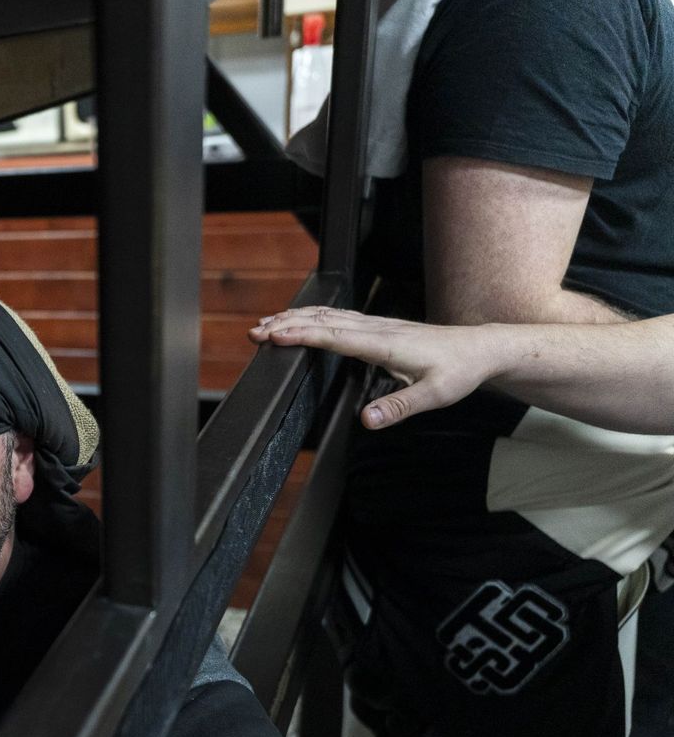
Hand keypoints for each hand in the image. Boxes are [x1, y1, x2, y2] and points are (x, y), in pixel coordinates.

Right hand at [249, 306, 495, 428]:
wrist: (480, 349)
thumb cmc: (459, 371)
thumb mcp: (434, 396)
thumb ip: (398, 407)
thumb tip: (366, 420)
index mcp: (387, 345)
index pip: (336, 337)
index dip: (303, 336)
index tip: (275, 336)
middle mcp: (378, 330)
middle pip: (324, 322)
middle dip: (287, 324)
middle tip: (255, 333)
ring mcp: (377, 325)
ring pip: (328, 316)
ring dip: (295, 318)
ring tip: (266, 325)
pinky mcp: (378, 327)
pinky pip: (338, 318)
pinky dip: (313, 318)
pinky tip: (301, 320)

---+---

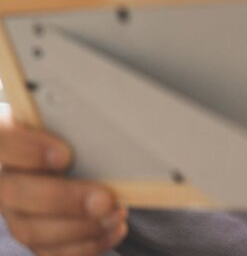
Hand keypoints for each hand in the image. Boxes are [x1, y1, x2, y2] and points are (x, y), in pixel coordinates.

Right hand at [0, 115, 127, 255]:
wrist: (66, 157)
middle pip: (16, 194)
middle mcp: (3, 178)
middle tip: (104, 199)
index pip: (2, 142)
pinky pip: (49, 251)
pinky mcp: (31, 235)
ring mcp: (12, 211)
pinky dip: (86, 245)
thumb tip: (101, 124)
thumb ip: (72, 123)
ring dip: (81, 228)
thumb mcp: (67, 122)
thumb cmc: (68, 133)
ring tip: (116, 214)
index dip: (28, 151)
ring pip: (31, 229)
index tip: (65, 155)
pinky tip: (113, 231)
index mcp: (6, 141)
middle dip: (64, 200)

---+---

> [Exercise directions]: Within the material, count each line that includes the word "index", and give the total by itself.

> [Finished task]: 8